At the demise of the cartel in the early 1990s, the young men who had learned to live by the gun turned into criminal gangs and independent urban militias. Each controlled small areas of the barrios through murder, theft and extortion. The homicide rate held at a steady 3,000 per year until a few years ago, with the arrival of the war.

Rebels and paramilitaries have co-opted many of the independent gangs, killing off those who will not cooperate. The paramilitaries seek to expand their control while the rebels attempt to hold areas where they have been entrenched for years. The number of murders jumped last year to 3,445, mostly in the disputed neighborhoods. In the first four months of this year, 1,571 homicides were reported _ an average of 13 murders each day.

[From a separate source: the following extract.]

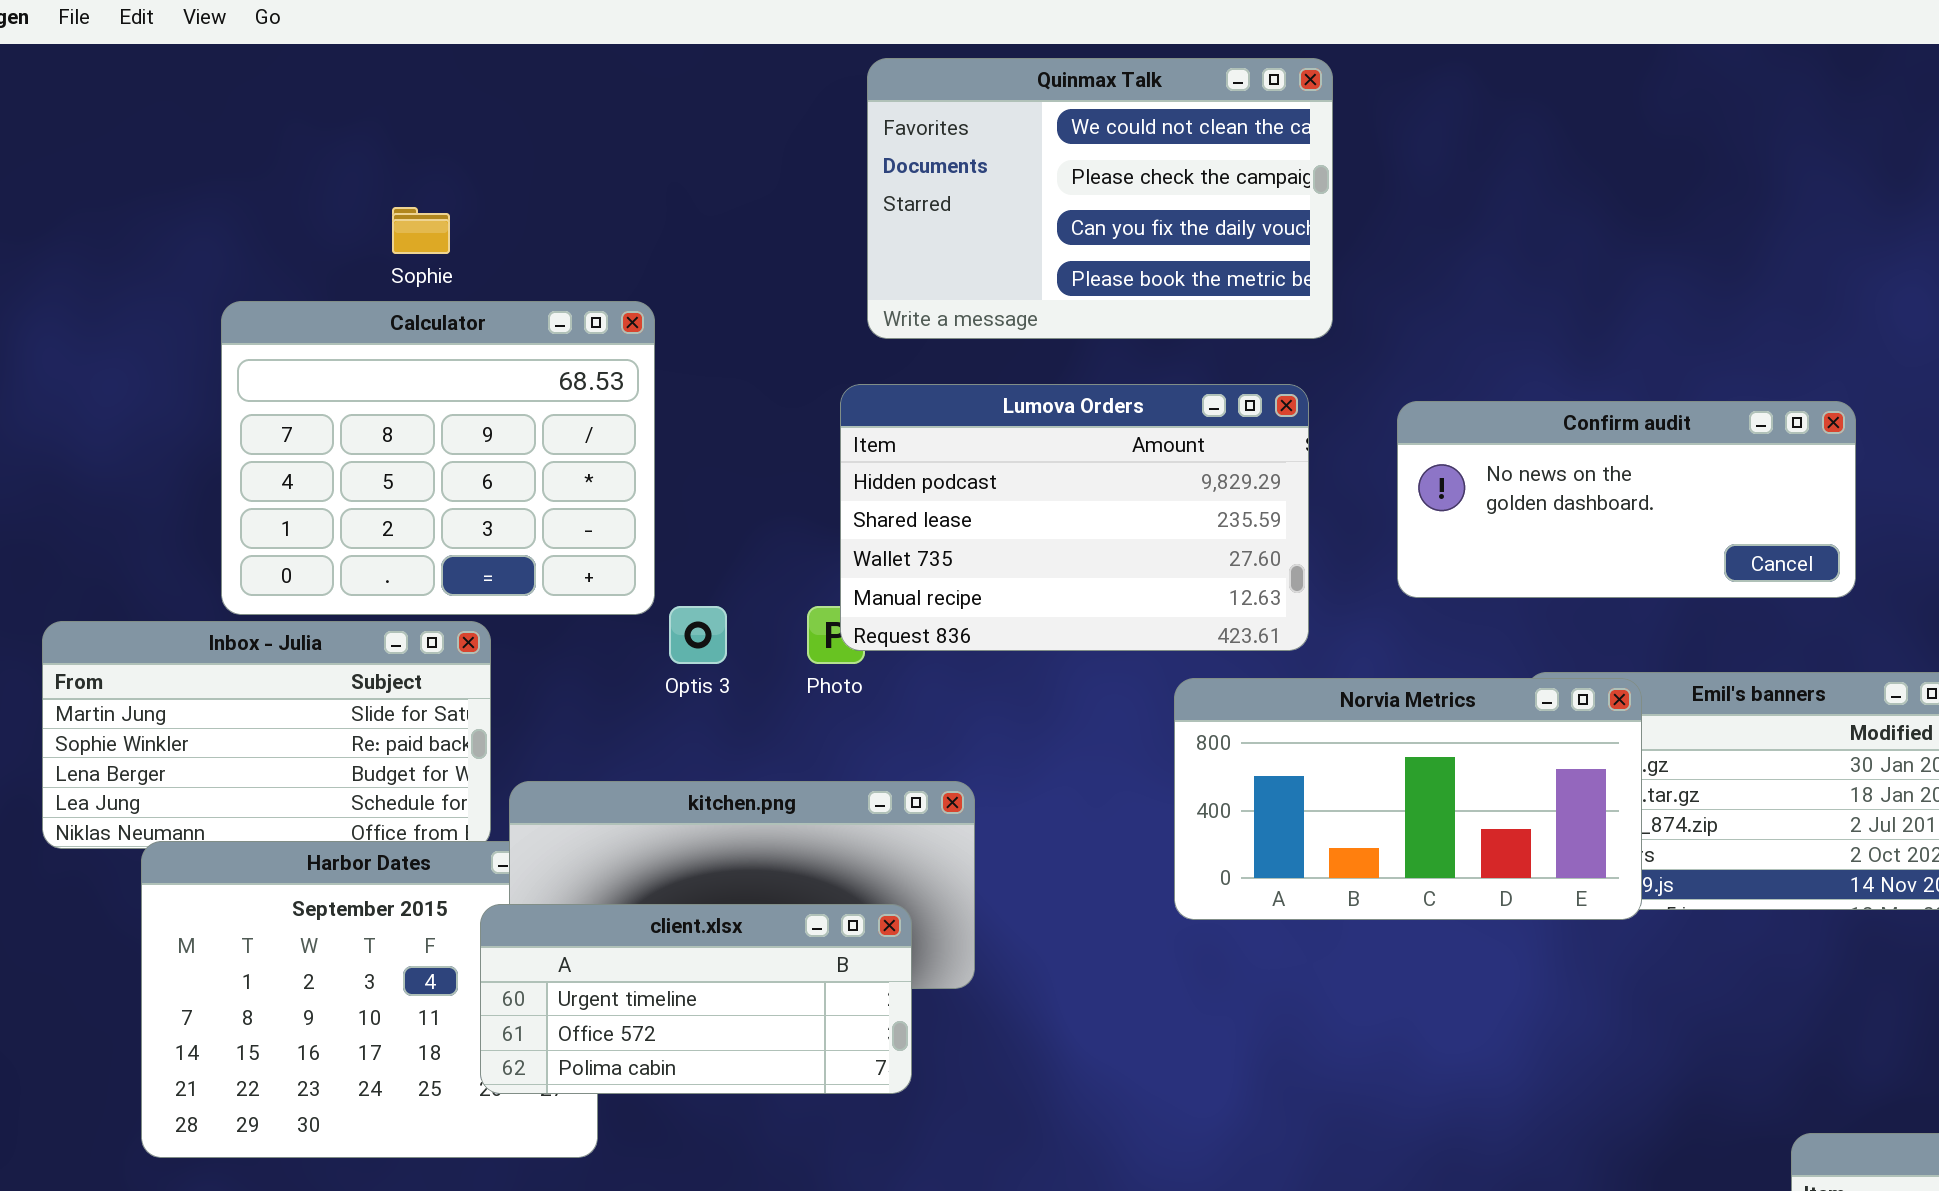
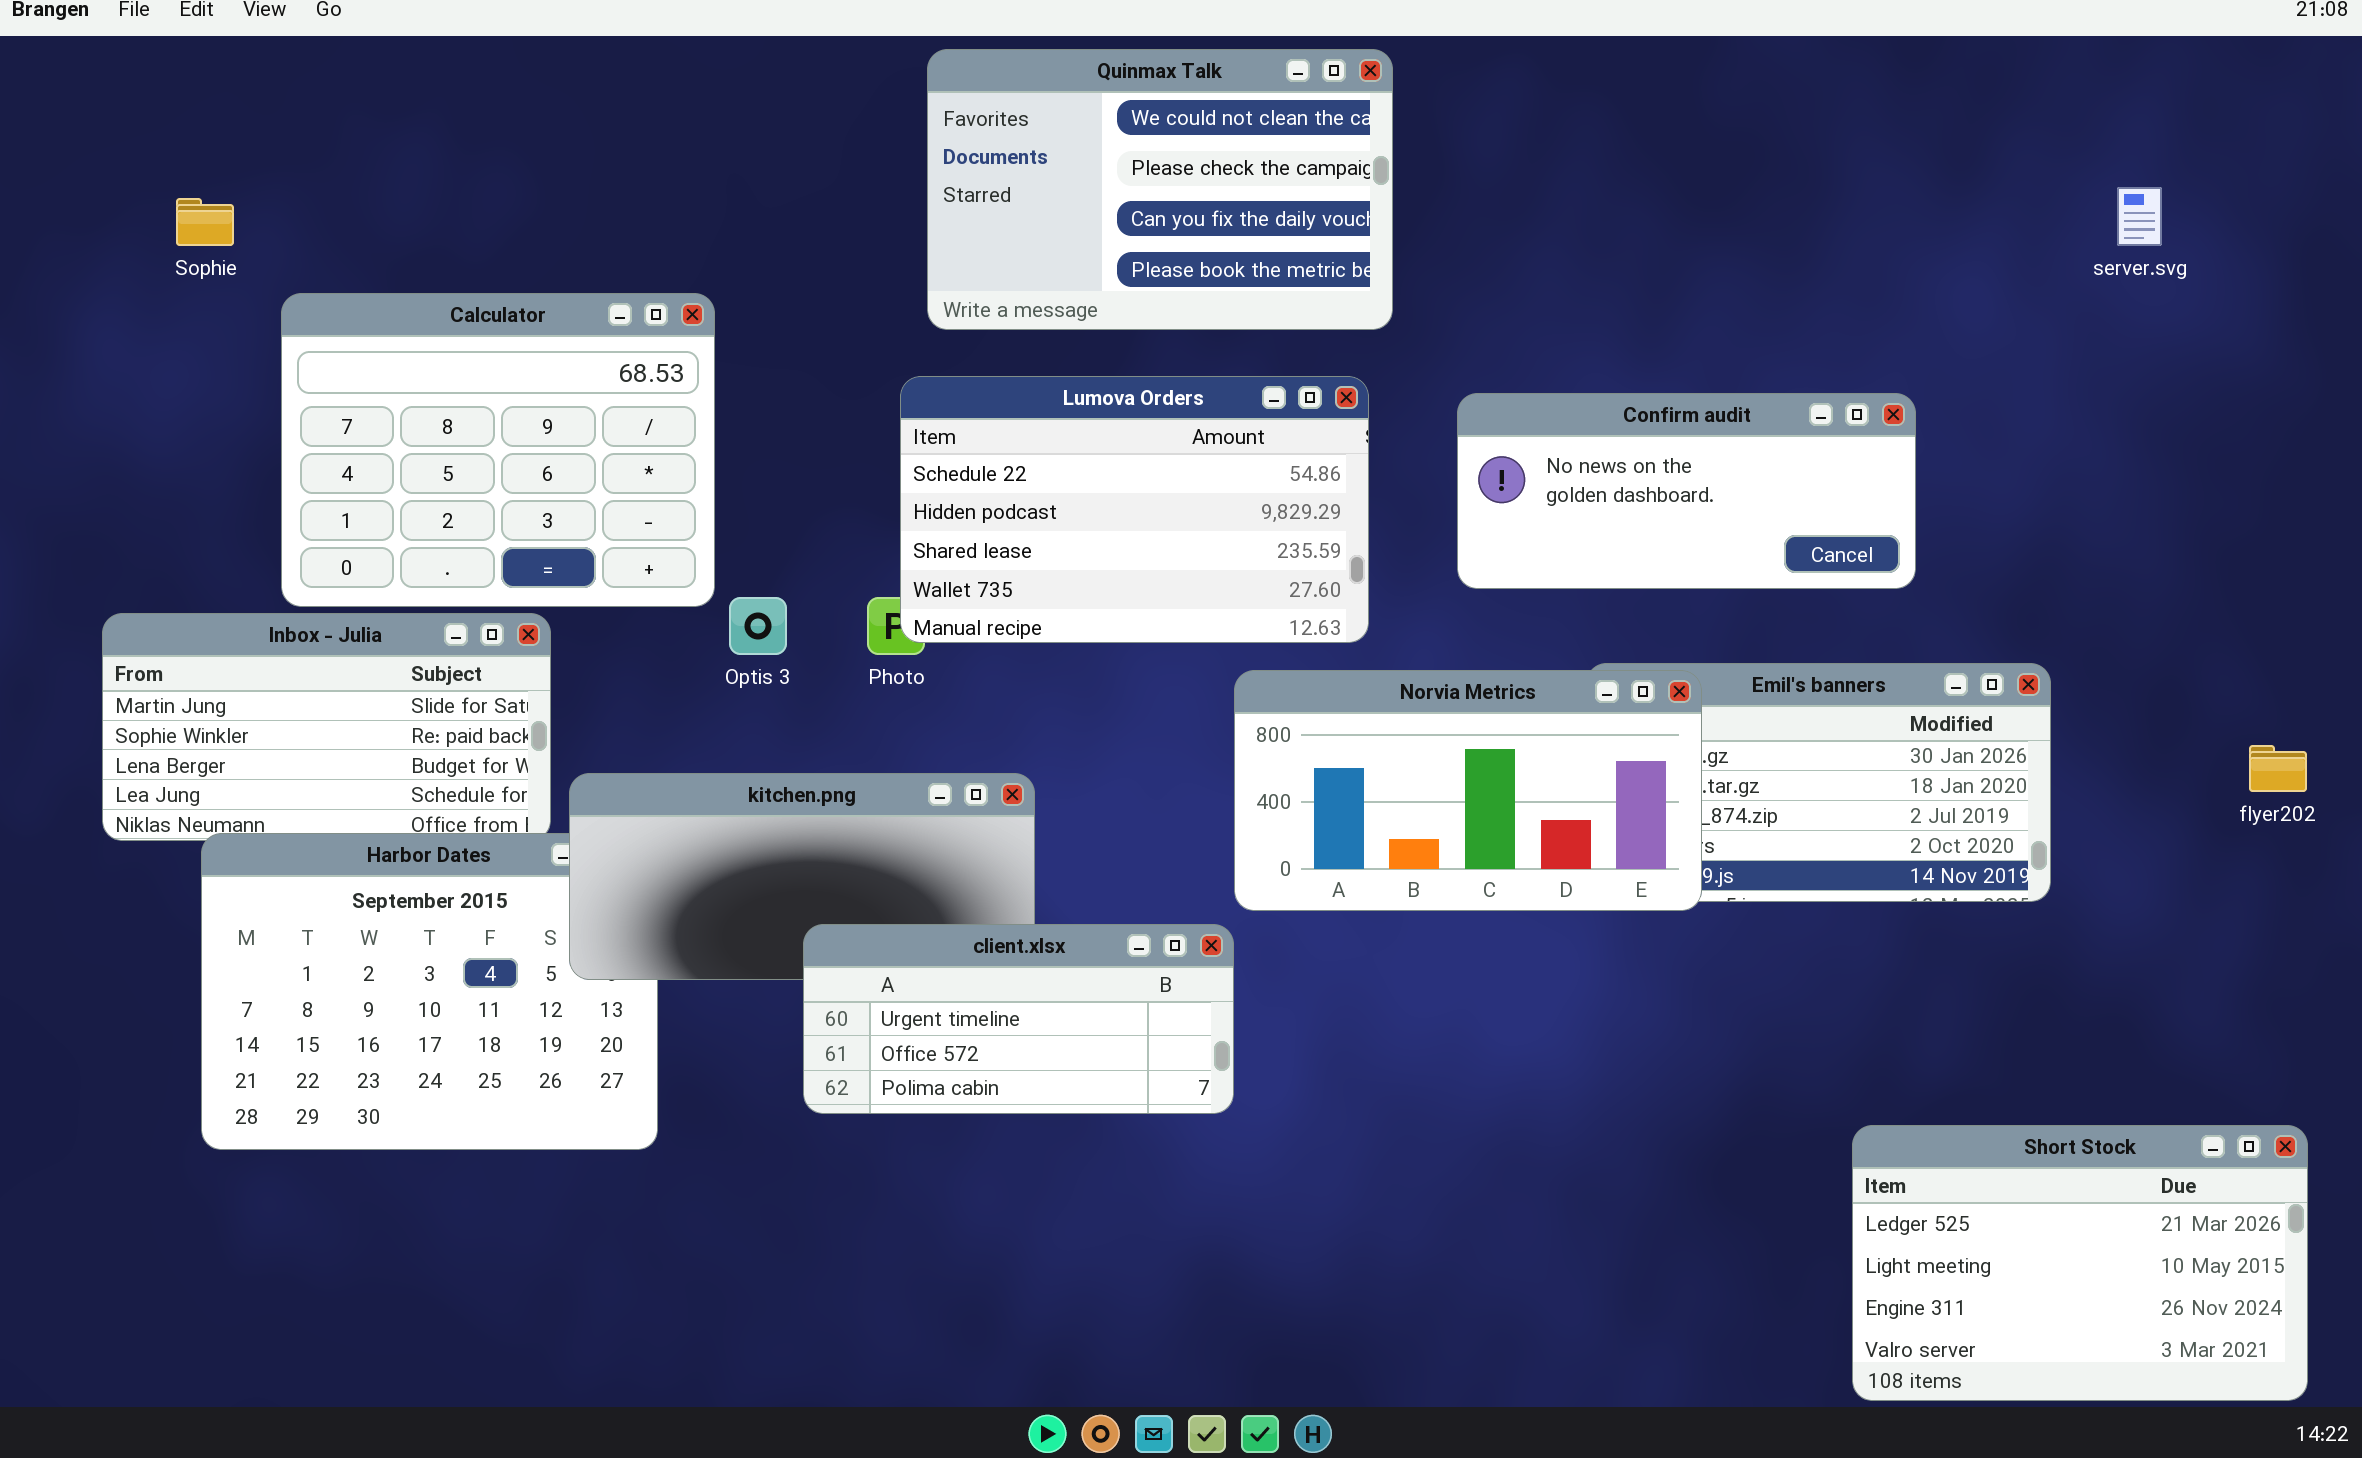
Sophie: [392,207,450,254] -> [176,198,234,246], moved
Lumova Orders: [840,384,1309,651] -> [900,376,1369,643], scrolled up 1 row
client.xlsx: [480,904,912,1094] -> [803,924,1234,1114], moved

And while the death of nine people in the open battle here last month alarmed many Colombians, the war in Medellin is mostly fought one enemy at a time, like the recent killing of the intruder in the rebel neighborhood of 20 de Julio.

Authorities say they are fighting the rebels and paramilitaries, but the problem neighborhoods cited by the mayor and police chief are controlled by the FARC or ELN militias or a third leftist group, the Medellin faction known as the Armed Commandos of the People.

"The fact that paramilitaries are taking over large sectors of the city is not seen as a danger," said Ignacio Arango, a researcher with the Popular Training Institute, which documents Medellin's violence.

The paramilitaries claim to control more than 80 percent of the hillside neighborhoods, the same percentage the mayor cites as areas that "function in complete peace."

Perez denies implications that authorities allow the paramilitaries a free hand to combat the guerrillas as part of their security policy. "What we have recovered we have done with the visible forces of the state," he said.

But paramilitary commanders are bent on continuing their recovery efforts.

"We started off small to see how people would react to our presence, and two years ago the top commanders decided to start hitting harder," said a neighborhood paramilitary leader who goes by the name Piolin.

"We now control 80 percent of the barrios," Piolin boasted as two paramilitary fighters in camouflage took position with an AK-47 assault rifle and a mortar on the corrugated plastic rooftop of a modest home. "Our goal is to liberate the other 20 percent in the next two years."

Piolin acknowledges that paramilitary actions help the police drive out the rebel militias though he denies they work together. But when a police patrol arrives in San Pablo at dusk, two agents on a motorcycle chatted briefly with the neighborhood's recognized paramilitary leader and went on their way.

"Why would we want to fight the state?" Piolin asked. "Our sole purpose is to fight the guerrillas."

Aware of paramilitary intentions to occupy the city, rebel militias in the 20 de Julio neighborhood are on permanent watch for intruders and suspected paramilitary infiltrators.

"The paras are trying to establish themselves in the barrio," said an ELN squadron commander named Roberto, his face covered with a black kerchief. The butt of a snakeskin-patterned revolver protruded conspicuously from his pants and a small hand grenade hung from his belt.

Just then, Roberto's two-way radio crackled and a voice on the other end alerted him to presence of a suspicious person in the neighborhood. Roberto and two henchmen with assault rifles trotted off to confront the intruder. The gunfire came minutes later and the dead man was hauled off the hill.